Our communities are safest when they have resources, support, and hope. This Gun Violence Awareness Month, take a look at how our teams across the Center are preventing gun violence by advancing justice in all its facets.
Gun violence inflicts an immeasurable toll on families and communities across the United States. Though horrific mass shootings garner much attention from the media, many more lives are quietly lost in daily gun violence on city streets. That toll doesn’t play out equally: in New York City, young Black men are 88 times more likely to be victims of shootings than their white counterparts. The neighborhoods hit hardest by gun violence are also those that have endured disinvestment, limited economic opportunity, higher rates of unstable housing, and many other effects of systemic racism and inequality.
Yet the typical responses—decades of mass incarceration and aggressive policing—haven’t solved the problem, shedding light on the need for new strategies that build safety by advancing justice in all its facets.
That task calls for many different approaches—ones that work in both courts and communities; that take place before and after harm has been done; and that address survivors, those at risk of engaging in gun violence, and the community as a whole. Here are a few ways our teams are responding to the gun violence crisis by nurturing support, power, and hope for those most impacted.

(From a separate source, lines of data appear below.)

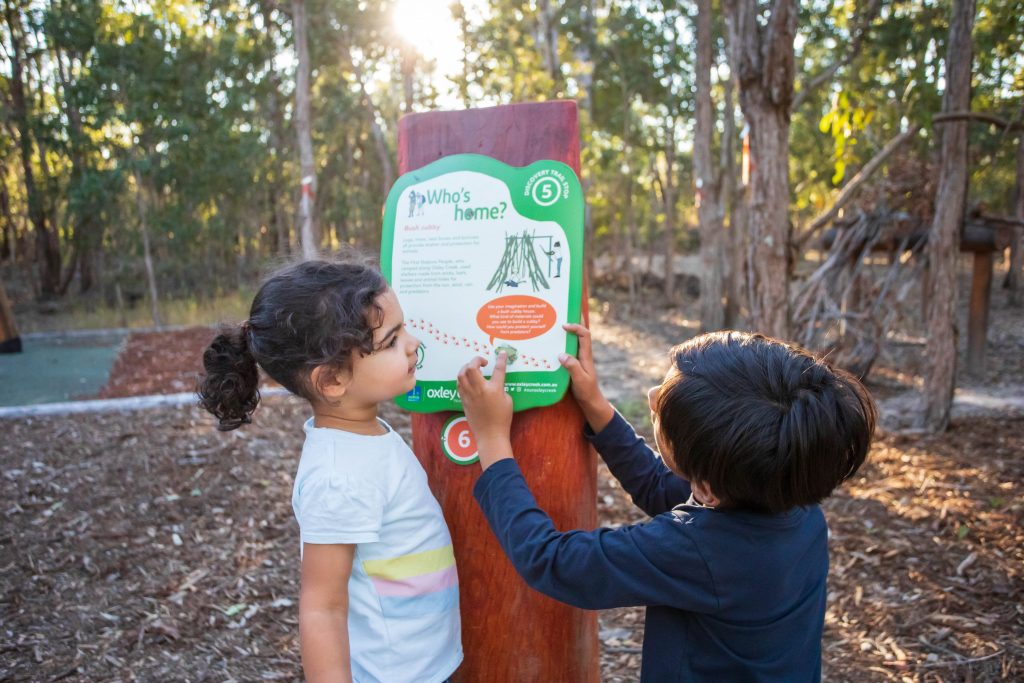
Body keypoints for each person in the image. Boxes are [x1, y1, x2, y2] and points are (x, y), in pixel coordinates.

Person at [456, 325, 876, 682]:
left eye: (663, 411)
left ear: (708, 488)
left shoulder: (698, 551)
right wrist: (596, 407)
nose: (654, 394)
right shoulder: (791, 500)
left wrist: (492, 441)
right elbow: (661, 486)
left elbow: (553, 561)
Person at [198, 259, 461, 683]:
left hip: (423, 662)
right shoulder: (340, 477)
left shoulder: (363, 436)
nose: (413, 344)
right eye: (392, 341)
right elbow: (322, 607)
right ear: (333, 380)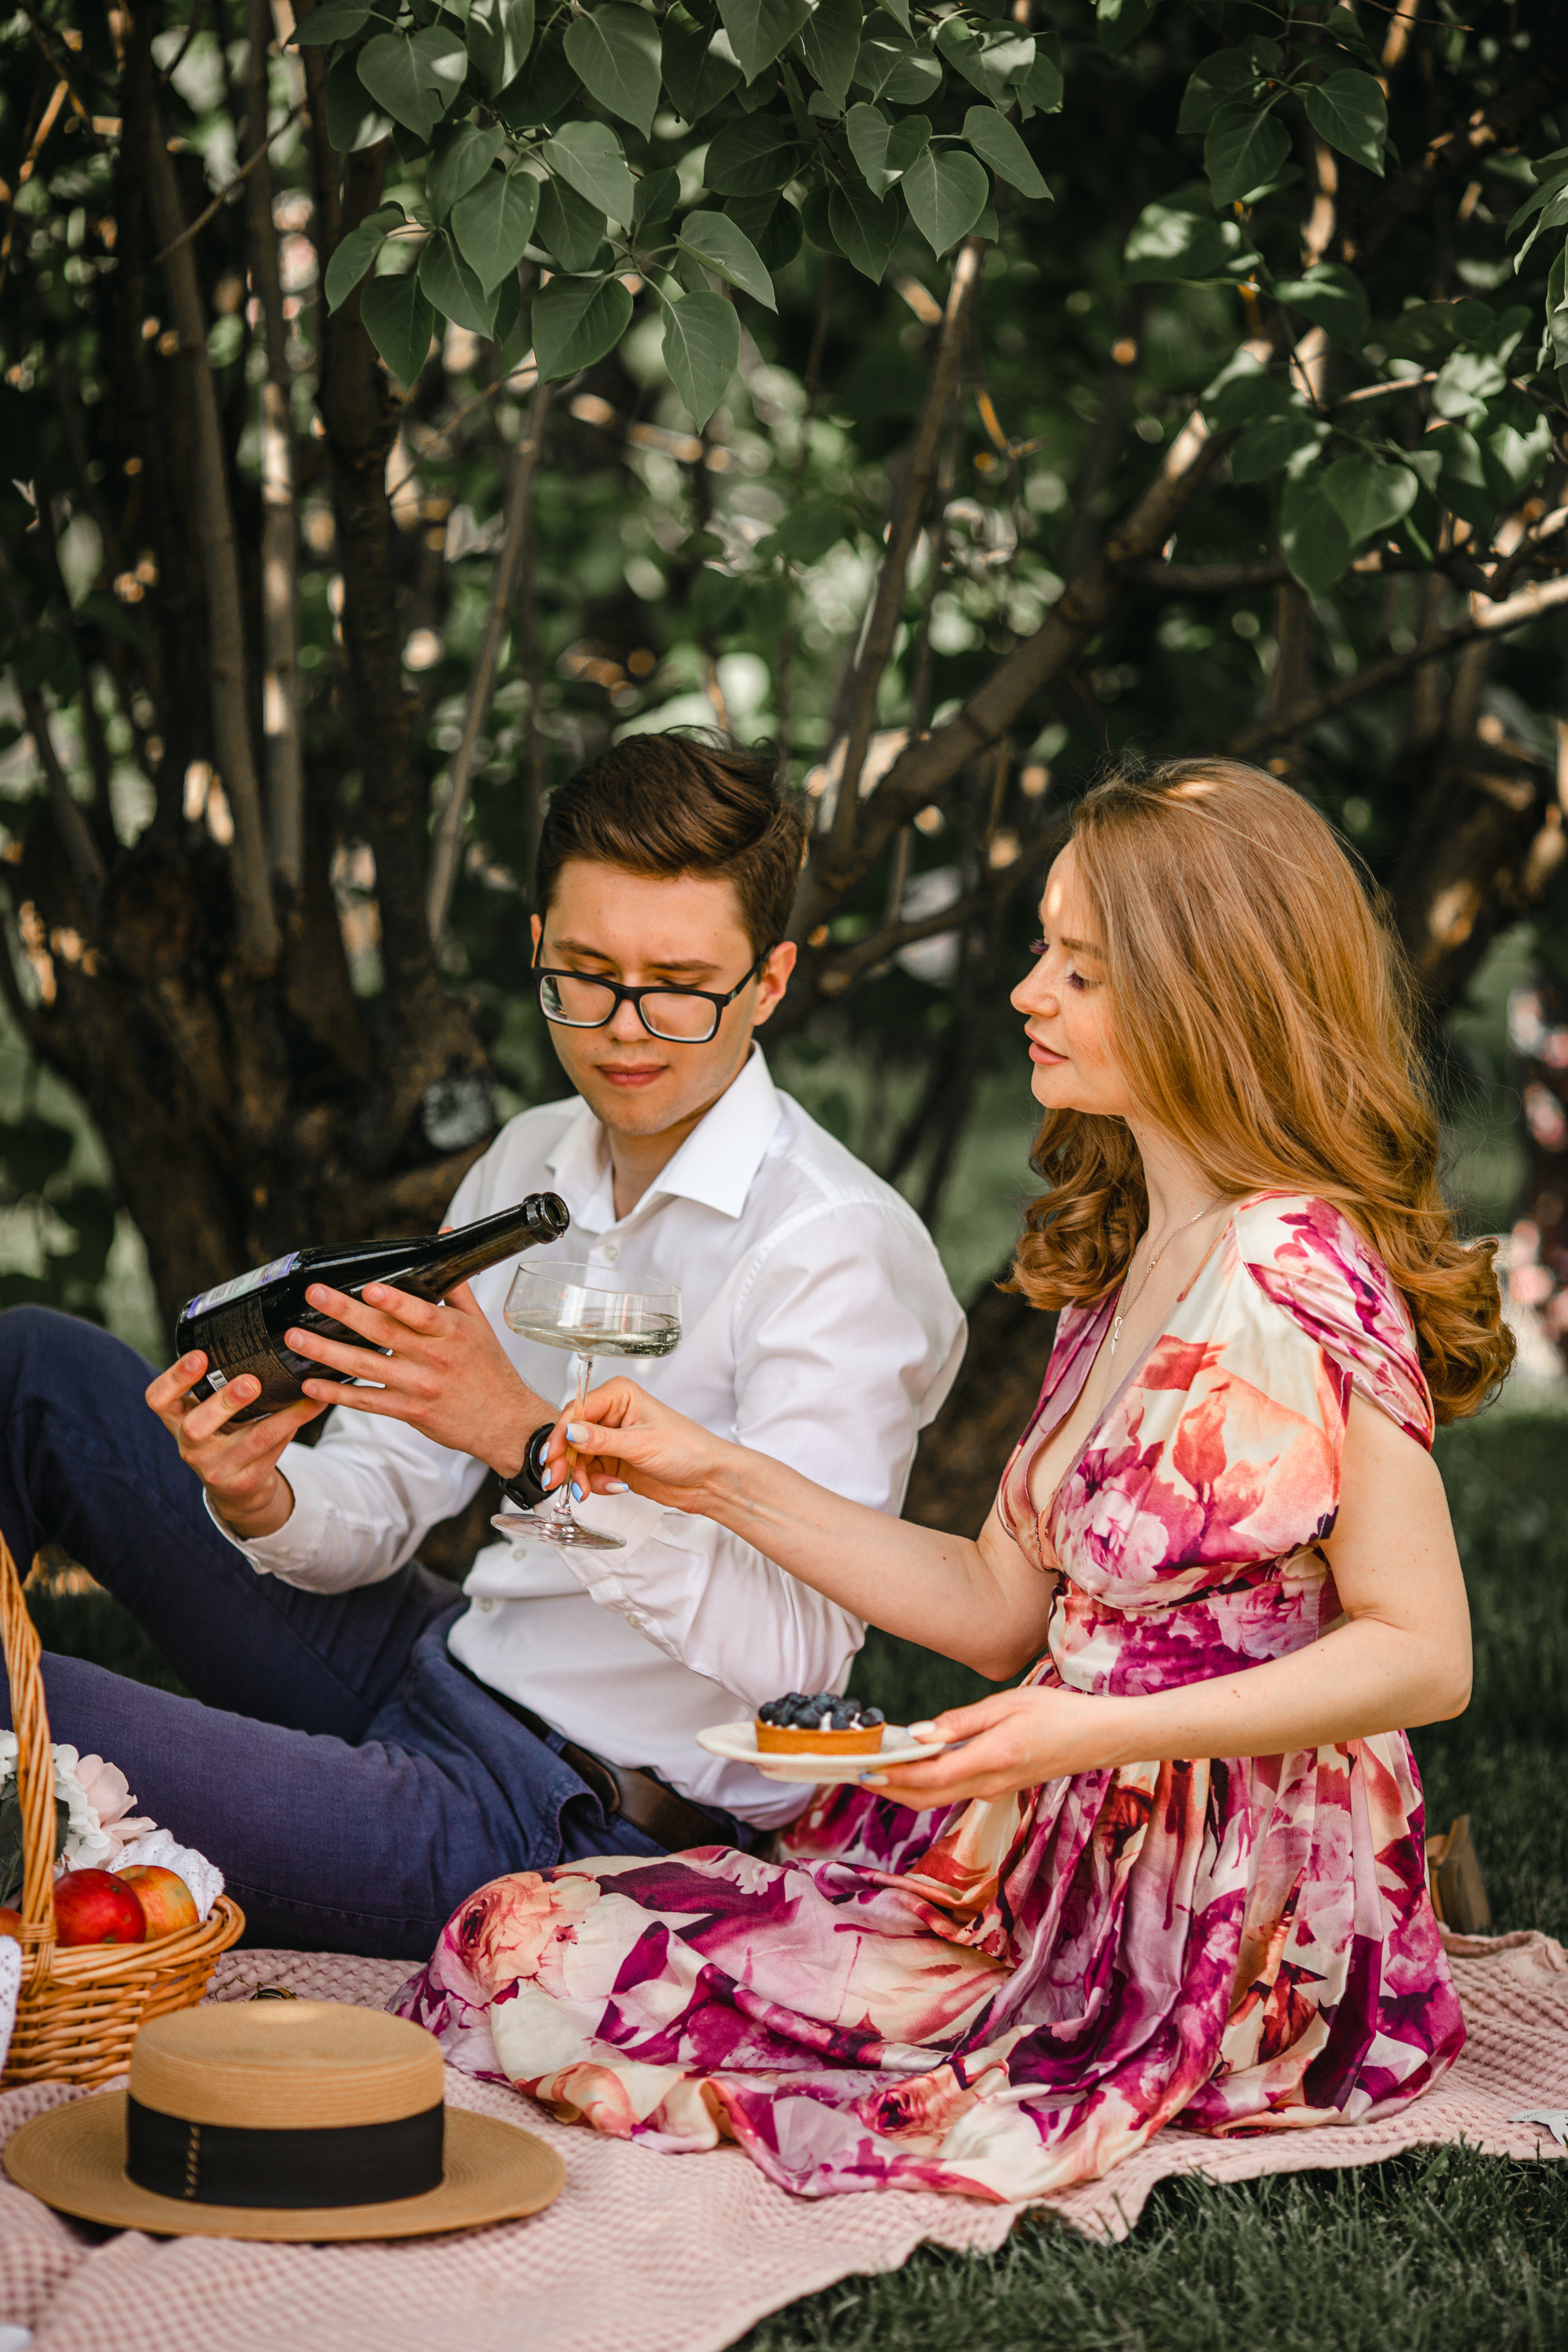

Mobilizing Communities Against Gun Violence
- Our Save Our Streets (S.O.S.) teams in Brooklyn and the Bronx treat gun violence as a public health issue and respond with education, culture change, and direct engagement with people most at risk. Drawing on the Cure Violence model, we hire respected members of the community—many of whom have experienced gun violence themselves—to defuse conflicts and prevent retaliations, build community, and support young people’s futures by connecting them to education and job opportunities. A recent evaluation found that Cure Violence programs were associated with a 14 percent drop in shootings in New York, amounting to roughly 1,300 shootings prevented over an 11-year period.
Nurturing Healthy, Violence-Free Relationships
- Our RISE Project—short for Reimagining Intimacy through Social Engagement—is rooted in the recognition that gun violence and intimate partner violence are linked and have to be addressed together. The team engages communities across New York City to build education about healthy relationships, change norms around violence, and facilitate healing from cycles of trauma. Through everything from one-on-one outreach to peer discussion groups to community events, they support both survivors and people who have done harm in leading safer, healthier lives.
Helping Young People Heal
- Mentors and social workers from our Queens Community Justice Center’s Uplift program meet with young men of color—both one-on-one and in groups—to work through the trauma and experiences of violence that drive many gun-related offenses. The program helps young people come to a better understanding of themselves, the relationship between violence and victimization, and norms around masculinity. Our Queens Community Justice Center team also offers workshops and interactive learning sessions to teach young people and families about the impacts of gun violence and strategies for peacefully resolving conflicts in the community.
Combining Research, Policy, and Action
- To prevent gun violence, we need to understand what drives it. That means bringing people closest to the problem into the fold when it comes to research and policy decisions around public safety. Led by a team with intimate knowledge of the streets, our newly-launched Street Action Network connects with people involved in gangs and the street economy to change narratives and find lasting solutions to gun violence. The initiative builds on groundbreaking community-led research projects that examined why young people carry guns, uncovering widespread fear and experiences of violence.
Embracing Forward-Looking Responses in Court
- In court, we bring support to young people at risk of gun violence to help them turn their lives around and avoid the harms of a criminal record. Our Midtown Community Justice Center team works in Family Court to connect young people who have been arrested for weapons possession to positive role models and opportunities for growth. We offer similar mentorship, peer counseling, and personal development services to young people with a criminal case in New Rochelle. We also sit on a Gun Violence Advisory Board in New Jersey’s Essex County to help develop better, more productive responses to gun violence in the legal system.
The causes of gun violence are complex, and our responses have to reflect that complexity. Whether we’re defusing conflicts on the street or connecting young people to positive role models in court, all of our gun violence prevention work is grounded in the belief that people and communities are safest when they have resources, support, and hope for a better future.